A study claims that laser eye surgery which rectifies vision problems apparently does not seem to be linked to permanent changes to cells coating the inside of the cornea at nine years following the procedure.
Two types of laser surgery-photorefractive keratectomy (PRK) and laser in situ keratomileusis (LASIK)-are believed to be frequently utilized to rectify refractive errors like near-sightedness. This was mentioned as background information. Supposedly not much is known as to how these trials impact the cornea on a cellular level over long years.
Sanjay V. Patel, M.D., and William M. Bourne, M.D., of Mayo Clinic, Rochester, Minn. examined about 29 eyes of 16 patients who had experienced LASIK or PRK. Images of the cells coating the cornea i.e. endothelial cells were apparently taken and inspected before and nine years post surgery. The yearly pace of corneal endothelial cell loss in the eyes of patients who had surgery was matched against those of 42 eyes that had not experienced either procedure.
It was seen that nine years following surgery, the thickness of cells coating the cornea had supposedly reduced by 5.3 percent from their preoperative state. Nevertheless, the standard yearly speed of cell loss i.e. 0.6 percent was apparently alike in corneas of eyes that were operated on and those that were not.

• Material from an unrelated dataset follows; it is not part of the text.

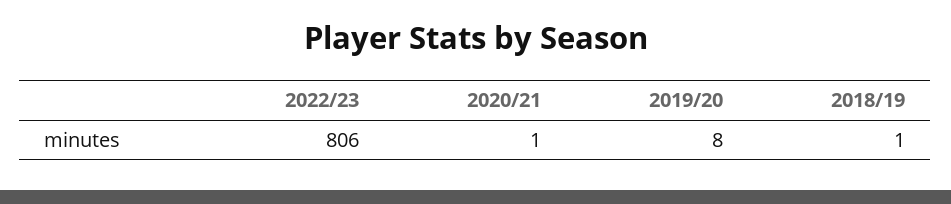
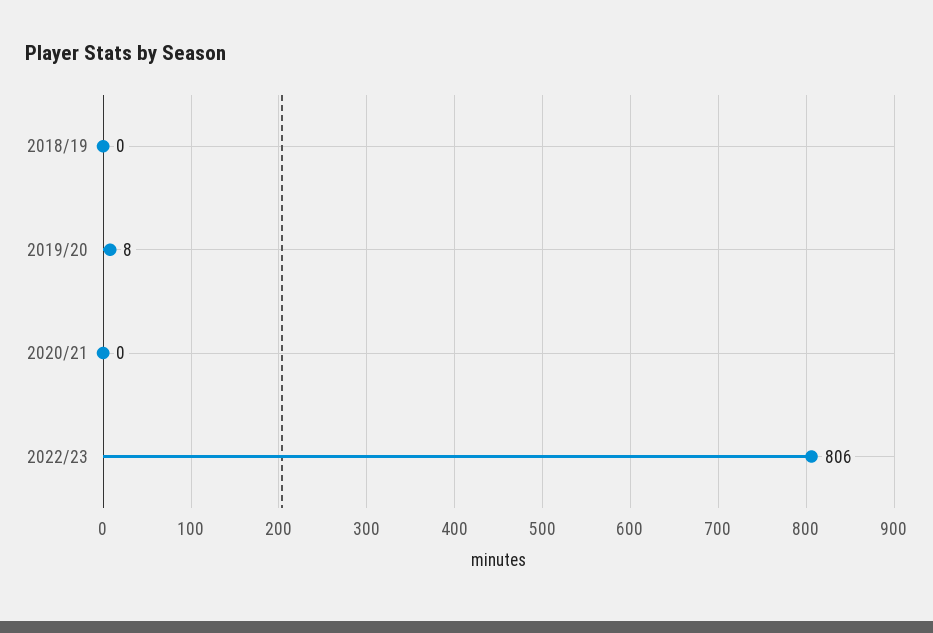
2020/21: 1 -> 0
2018/19: 1 -> 0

The authors commented, “Our results support the findings of numerous short-term studies that found no significant endothelial cell loss after LASIK and PRK. The importance of the findings in our study relates to using corneas that have undergone LASIK or PRK as donor tissue.”
They concluded by mentioning that their findings are of no difference in endothelial cell loss after keratorefractive surgery compared with normal eyes suggests that corneas after keratorefractive surgery should be suitable for posterior lamellar keratoplasty, a surgical treatment for corneal dysfunction that involves donor tissue.
This study appears in the Archives of Ophthalmology, one of the JAMA/Archives journals.